Theoretical and experimental study on the performance of the hydraulic power unit employed on full ocean depth manned submersible

Abstract

With the growing demand for deep-sea exploration and resource development, full ocean depth manned submersibles play a crucial role in these efforts. Within the submersibles, hydraulic power unit (HPU) experiences performance changes due to the high pressure in the deep-sea environments. This study systematically investigates the performance evolution of HPUs in such conditions, focusing on pressure-induced variations in hydraulic oil properties (viscosity, density, and bulk modulus) and their effects on the components. A theoretical model was developed using Amesim to simulate the dynamics of HPU, considering depth-dependent fluid characteristics. Experimental validation was conducted in a high-pressure chamber with an ambient pressure of 115 MPa under no-load and 19 MPa load conditions. It is found that, from the surface to full ocean depth, the power consumption of the HPU increased by 0.792 kW (under no-load conditions) and by 0.825 kW (under loaded conditions).

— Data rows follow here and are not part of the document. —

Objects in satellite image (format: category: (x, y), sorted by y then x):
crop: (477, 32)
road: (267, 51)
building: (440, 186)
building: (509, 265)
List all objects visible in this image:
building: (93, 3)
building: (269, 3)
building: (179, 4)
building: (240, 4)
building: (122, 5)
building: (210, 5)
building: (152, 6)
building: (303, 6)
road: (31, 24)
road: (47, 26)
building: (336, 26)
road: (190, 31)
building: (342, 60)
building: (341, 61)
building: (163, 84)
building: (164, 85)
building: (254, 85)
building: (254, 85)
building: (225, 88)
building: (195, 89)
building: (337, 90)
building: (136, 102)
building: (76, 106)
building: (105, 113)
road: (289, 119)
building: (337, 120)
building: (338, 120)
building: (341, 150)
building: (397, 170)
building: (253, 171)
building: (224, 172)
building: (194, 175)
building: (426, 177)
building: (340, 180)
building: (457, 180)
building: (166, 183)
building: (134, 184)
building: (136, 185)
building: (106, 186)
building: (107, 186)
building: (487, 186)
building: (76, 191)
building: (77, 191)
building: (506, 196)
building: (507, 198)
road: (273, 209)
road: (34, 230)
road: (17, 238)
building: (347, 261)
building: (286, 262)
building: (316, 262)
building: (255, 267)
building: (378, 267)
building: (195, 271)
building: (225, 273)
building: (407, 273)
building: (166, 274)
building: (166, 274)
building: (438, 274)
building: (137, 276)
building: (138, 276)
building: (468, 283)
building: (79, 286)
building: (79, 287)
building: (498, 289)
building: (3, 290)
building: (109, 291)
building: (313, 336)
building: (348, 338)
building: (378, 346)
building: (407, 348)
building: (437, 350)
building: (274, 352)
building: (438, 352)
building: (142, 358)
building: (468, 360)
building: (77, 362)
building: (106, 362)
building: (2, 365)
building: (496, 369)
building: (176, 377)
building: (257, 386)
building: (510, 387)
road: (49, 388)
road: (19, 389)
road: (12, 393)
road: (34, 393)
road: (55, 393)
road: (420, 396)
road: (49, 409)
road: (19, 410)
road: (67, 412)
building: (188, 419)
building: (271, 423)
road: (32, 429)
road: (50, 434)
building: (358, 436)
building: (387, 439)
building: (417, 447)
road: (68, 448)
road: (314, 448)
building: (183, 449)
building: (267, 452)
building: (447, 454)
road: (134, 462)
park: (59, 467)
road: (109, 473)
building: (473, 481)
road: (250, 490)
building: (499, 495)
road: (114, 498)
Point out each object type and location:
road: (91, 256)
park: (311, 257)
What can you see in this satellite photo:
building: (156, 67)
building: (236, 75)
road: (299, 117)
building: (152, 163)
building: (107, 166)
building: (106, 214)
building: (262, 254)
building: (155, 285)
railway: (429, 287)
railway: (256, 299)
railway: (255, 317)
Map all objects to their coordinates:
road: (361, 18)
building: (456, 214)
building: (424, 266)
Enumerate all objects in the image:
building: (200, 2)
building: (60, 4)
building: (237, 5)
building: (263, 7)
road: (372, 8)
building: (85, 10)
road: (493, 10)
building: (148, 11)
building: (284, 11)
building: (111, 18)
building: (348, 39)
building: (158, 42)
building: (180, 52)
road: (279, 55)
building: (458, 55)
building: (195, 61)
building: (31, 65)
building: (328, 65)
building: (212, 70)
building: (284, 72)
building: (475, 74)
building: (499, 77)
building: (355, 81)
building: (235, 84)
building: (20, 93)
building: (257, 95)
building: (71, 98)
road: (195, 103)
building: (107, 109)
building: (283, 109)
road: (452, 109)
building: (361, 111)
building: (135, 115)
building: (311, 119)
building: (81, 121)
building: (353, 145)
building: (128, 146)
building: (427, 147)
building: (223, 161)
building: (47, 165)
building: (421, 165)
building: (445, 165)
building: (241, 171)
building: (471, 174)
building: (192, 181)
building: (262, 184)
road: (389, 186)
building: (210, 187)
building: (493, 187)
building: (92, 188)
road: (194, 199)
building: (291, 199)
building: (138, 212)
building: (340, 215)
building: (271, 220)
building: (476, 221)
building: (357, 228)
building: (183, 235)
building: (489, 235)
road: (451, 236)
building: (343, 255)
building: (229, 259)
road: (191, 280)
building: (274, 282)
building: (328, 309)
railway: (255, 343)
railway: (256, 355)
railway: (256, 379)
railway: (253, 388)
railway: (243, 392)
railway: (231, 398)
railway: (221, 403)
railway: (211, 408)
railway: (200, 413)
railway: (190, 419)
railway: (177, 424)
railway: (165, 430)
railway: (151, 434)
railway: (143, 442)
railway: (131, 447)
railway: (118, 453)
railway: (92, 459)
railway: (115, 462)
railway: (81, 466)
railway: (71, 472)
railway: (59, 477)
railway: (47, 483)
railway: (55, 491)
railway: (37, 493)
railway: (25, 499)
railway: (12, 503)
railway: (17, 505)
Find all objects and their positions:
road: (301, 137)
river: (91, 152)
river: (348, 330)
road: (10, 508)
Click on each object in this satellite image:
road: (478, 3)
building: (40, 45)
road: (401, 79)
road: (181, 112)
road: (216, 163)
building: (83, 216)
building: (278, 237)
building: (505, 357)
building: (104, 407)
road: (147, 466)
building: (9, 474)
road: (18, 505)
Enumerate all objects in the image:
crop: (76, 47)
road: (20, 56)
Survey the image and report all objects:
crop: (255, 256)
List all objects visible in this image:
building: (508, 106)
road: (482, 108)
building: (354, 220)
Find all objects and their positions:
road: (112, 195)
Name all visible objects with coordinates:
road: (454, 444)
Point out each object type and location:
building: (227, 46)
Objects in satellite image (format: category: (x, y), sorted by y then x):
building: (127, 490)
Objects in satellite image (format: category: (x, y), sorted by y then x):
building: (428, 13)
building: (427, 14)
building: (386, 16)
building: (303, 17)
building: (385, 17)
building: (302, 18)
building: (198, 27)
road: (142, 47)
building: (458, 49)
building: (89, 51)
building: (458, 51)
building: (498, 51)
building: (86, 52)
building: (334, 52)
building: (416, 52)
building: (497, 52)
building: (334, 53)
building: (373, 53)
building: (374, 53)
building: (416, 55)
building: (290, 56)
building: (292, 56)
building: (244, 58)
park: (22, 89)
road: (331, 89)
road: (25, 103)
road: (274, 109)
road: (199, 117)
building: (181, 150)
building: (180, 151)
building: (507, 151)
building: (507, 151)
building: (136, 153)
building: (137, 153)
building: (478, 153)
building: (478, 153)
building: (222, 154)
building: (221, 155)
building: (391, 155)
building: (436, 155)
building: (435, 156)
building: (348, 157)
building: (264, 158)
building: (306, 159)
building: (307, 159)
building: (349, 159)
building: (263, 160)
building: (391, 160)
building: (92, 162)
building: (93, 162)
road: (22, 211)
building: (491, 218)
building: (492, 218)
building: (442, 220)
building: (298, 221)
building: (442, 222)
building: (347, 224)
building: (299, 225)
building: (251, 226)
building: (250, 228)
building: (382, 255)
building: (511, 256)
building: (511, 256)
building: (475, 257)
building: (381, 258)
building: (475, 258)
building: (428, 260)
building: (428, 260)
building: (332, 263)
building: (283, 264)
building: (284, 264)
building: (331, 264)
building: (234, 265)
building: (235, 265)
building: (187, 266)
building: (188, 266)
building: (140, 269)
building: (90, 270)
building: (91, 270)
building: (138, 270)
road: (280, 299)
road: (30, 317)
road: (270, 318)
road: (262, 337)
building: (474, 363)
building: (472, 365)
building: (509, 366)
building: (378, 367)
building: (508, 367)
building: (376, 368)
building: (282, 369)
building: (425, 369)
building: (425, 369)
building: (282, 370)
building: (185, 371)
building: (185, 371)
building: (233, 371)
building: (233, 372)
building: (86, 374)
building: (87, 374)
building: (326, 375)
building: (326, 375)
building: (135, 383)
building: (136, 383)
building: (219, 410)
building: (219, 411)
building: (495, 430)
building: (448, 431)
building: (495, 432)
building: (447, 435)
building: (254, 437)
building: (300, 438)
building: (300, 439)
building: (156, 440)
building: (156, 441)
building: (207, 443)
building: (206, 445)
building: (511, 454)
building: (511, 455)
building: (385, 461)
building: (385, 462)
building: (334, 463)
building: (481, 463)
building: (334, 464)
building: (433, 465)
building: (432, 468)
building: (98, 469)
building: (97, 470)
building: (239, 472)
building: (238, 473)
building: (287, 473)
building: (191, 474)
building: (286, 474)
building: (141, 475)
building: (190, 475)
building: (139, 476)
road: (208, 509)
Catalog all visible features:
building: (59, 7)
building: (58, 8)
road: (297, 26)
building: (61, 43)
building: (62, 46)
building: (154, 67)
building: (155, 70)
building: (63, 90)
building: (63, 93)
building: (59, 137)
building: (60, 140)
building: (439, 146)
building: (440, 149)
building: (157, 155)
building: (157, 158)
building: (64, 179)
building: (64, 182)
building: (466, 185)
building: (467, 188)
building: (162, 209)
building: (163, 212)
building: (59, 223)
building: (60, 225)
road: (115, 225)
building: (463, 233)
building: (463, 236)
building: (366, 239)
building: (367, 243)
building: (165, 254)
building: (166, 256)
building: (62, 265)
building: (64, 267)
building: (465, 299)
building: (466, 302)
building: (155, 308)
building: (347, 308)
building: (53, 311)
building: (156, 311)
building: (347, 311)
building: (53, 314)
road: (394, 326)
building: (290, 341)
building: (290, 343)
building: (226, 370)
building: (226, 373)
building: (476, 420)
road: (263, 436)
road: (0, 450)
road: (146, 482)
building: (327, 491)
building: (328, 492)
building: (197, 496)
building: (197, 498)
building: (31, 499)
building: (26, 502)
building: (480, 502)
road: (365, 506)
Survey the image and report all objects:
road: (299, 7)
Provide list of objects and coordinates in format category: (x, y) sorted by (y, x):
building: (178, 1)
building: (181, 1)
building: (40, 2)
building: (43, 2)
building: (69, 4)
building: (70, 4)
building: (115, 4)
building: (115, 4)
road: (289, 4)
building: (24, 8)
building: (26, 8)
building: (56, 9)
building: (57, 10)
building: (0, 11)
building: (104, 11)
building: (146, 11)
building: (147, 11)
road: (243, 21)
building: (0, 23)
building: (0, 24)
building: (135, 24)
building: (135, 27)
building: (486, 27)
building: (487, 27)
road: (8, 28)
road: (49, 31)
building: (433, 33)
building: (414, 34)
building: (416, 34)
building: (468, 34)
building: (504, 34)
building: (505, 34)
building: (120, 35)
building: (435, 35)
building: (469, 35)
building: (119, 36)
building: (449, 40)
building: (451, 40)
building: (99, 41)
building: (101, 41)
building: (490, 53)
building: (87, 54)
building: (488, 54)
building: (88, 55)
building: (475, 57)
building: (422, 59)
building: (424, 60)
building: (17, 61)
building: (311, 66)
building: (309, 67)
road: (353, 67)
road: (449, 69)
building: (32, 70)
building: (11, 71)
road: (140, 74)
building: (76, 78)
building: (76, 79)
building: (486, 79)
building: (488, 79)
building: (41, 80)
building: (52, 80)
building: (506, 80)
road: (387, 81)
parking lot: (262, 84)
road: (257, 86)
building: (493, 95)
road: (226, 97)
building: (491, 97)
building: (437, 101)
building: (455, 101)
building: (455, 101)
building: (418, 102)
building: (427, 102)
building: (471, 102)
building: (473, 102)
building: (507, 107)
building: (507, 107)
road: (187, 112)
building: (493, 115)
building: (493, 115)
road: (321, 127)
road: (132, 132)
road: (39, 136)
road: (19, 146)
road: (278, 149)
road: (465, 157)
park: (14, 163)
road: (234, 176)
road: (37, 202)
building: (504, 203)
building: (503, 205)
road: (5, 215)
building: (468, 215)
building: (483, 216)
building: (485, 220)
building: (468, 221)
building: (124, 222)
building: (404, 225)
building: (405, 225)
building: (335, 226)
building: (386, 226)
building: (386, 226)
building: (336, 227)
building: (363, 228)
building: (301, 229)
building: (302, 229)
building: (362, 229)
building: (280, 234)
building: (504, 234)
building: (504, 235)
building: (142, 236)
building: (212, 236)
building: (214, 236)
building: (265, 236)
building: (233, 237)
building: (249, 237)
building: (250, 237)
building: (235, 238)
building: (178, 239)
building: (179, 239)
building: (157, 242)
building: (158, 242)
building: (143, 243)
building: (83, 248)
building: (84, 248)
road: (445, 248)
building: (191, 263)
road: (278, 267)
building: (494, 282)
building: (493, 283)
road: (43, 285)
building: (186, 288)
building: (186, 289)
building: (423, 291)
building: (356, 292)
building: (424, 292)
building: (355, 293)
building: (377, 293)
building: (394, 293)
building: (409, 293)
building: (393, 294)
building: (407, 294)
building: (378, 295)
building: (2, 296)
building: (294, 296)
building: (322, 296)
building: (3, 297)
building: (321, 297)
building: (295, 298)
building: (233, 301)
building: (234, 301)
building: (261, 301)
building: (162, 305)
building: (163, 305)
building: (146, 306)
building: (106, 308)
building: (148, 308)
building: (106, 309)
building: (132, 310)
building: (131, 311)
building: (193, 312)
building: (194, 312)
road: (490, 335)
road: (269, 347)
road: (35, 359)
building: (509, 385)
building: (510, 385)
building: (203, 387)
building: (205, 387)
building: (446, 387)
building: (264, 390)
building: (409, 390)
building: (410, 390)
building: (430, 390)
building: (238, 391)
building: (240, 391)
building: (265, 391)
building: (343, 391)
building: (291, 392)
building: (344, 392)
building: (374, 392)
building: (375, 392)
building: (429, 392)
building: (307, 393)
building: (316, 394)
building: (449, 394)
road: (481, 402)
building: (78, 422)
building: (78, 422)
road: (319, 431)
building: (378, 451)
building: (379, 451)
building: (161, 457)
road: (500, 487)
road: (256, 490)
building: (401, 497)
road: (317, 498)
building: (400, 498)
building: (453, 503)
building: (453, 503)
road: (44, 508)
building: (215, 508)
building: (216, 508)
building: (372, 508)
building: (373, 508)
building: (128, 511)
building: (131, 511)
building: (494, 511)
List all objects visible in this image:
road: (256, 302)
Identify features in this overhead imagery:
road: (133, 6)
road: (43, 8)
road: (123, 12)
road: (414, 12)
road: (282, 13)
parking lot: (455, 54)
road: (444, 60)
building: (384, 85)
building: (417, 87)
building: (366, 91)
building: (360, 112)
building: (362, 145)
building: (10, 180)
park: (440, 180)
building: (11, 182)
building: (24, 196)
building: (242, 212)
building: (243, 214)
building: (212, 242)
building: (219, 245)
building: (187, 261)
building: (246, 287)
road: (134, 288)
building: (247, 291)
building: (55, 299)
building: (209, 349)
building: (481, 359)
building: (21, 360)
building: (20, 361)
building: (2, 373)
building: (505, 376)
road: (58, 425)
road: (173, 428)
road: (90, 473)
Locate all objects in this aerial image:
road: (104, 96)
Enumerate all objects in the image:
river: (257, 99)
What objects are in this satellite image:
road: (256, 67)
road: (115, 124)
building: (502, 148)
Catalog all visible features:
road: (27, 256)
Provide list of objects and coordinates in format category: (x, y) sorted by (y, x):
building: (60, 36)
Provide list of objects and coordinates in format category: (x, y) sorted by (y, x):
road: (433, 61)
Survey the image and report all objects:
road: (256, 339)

This increase is attributable to the amplified viscous losses resulting from the increased viscosity. Conversely, the enhanced fluid damping effect under high pressure stabilizes the flow output. The theoretical model demonstrated good agreement with the experimental data, confirming its predictive capability for HPU behavior in deep-sea environments. These results provide critical insights into the design of deep-sea HPUs.